Any one of the above should have necessitated for Intravenous antibiotics to have been given and 2 other additional questions that were not directly life critical were unanswered.



  • Why was she not scanned until nearly 48 hours after being admitted into hospital?

  • Where were the observation notes from when Amanda was checked over by the nurse in the early hours of Sunday 12th January?

To be fair, we weren’t sure what we were going to do with our list but it was eating away at us.  In April 2014, three months after her death we did put the questions to the hospital again and received a phone call from Nishtar’s PA to state that nothing had changed and no re-review of the labour was planned. She went on to state that there was no record of any observation notes stating that Amanda was assessed during the early hours of the Sunday and no notes of her temperature going above 37.5C.  She was effectively accusing us of lying to try and force a review.

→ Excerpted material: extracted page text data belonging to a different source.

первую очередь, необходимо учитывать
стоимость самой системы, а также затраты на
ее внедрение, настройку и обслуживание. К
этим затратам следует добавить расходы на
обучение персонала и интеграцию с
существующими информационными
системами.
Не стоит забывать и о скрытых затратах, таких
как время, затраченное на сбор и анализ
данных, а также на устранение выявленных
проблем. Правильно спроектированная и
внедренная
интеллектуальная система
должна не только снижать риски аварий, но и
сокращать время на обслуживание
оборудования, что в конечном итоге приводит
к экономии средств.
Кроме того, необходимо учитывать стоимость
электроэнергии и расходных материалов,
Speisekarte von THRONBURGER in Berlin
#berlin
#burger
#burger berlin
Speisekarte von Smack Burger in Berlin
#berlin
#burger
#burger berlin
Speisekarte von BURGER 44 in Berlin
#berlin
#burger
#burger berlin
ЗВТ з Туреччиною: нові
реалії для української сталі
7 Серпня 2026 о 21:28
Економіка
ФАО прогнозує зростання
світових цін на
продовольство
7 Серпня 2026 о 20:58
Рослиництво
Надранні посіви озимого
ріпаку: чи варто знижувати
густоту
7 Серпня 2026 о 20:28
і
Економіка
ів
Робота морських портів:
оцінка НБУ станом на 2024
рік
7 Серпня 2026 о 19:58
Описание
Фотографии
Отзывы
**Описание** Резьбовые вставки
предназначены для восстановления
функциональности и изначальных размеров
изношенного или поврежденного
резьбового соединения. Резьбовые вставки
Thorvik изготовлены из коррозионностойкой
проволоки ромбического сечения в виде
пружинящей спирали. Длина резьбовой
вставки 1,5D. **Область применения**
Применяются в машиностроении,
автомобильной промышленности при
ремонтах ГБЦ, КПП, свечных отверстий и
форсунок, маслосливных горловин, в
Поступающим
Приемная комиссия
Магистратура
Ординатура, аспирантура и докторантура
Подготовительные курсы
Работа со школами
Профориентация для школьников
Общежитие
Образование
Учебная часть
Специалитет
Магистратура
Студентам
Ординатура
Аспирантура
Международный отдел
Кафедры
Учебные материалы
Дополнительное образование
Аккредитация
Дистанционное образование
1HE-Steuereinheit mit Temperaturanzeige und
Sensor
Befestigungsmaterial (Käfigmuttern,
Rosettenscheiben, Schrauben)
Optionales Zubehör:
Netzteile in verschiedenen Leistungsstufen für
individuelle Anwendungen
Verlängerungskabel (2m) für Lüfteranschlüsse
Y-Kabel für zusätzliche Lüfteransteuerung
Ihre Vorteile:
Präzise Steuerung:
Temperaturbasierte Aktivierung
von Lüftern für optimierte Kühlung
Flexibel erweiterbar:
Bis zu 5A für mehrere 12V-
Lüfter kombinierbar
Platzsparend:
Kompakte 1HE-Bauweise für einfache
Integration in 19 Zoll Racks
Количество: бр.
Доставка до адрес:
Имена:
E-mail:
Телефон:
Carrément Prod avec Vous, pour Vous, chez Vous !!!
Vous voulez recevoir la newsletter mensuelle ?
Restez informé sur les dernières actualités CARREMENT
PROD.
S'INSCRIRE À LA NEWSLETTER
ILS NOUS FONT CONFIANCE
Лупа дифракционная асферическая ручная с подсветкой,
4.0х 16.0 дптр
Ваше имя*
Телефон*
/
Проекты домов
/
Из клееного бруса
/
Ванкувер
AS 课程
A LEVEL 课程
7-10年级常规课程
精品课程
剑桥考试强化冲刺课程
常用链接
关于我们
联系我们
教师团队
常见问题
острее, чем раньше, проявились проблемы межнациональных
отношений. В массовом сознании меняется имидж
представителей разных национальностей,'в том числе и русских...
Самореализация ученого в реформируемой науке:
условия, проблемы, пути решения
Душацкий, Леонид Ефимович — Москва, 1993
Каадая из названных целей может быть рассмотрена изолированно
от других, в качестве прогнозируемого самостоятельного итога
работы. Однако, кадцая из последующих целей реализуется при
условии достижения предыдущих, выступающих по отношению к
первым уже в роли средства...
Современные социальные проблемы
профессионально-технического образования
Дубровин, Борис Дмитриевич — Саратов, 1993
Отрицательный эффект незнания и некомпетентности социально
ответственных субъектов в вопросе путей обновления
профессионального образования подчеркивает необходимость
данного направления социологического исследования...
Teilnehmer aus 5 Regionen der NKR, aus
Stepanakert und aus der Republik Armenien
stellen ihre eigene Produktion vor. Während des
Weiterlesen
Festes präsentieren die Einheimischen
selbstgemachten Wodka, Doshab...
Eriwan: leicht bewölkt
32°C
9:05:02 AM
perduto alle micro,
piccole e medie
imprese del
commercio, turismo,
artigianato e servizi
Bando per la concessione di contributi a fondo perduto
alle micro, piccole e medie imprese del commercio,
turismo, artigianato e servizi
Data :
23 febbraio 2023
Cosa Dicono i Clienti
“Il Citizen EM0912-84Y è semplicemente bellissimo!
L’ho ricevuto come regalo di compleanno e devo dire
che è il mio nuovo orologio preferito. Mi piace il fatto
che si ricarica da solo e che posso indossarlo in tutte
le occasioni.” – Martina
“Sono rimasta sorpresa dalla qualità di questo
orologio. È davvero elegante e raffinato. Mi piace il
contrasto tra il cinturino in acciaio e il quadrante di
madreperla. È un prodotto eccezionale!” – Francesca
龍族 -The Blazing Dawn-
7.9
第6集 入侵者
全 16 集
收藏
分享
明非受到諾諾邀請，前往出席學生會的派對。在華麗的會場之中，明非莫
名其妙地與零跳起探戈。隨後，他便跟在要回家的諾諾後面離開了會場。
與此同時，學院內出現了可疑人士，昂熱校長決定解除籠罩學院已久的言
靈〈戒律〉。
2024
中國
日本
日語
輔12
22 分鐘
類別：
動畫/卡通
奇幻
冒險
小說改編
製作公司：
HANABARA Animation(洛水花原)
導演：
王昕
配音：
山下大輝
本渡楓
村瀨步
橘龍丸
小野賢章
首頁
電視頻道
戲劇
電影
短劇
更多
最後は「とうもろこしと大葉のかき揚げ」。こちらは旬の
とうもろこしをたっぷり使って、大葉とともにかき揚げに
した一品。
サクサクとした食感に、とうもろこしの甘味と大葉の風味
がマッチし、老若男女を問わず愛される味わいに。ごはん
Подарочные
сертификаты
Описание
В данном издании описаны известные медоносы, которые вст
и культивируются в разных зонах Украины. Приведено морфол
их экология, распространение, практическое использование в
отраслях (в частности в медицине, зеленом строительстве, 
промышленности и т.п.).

In hindsight, as I review some of these notes made several years before we did have a clear case to pursue because the Royal College of Obstetricians and Gynaecologists (RCOG) first recommended a prevention strategy against Group B Strep back in 2003 and various key factors were introduced including the first 3 points above.  They meant that risk factors were 36 times higher (3 x 3 x 4) than if her waters had broken within the past 18 hours, her temperature was less than 37.5C and she was full-term.  If it was known whether Amanda carried Group B Strep when delivering any of her previous children that risk rose to 360 times higher and if it was known Amanda was carrying Group B Strep in her urine at the time of her waters breaking the risk to her and the baby increased to 1,440 – those are numbers that we will never know but given that this was her 5th labour, one of her previous 4 statistically meant that she was likely to be a GBS carrier during one of those previous labours.  But we can surmise that Amanda was carrying GBS at the time of entering labour therefore the risk was at least 144 times more than an uncomplicated full-term pregnancy.

It is only now, several years later that Amanda and I are starting to appreciate the full scale and horror of what happened with Mia from a patient and baby safety perspective right from the moment that Amanda’s waters broke right through to the presentation of the pathology results.


It just left one big question.  How the hell did all of the above not force a trigger in the systems, whether computerised or manual?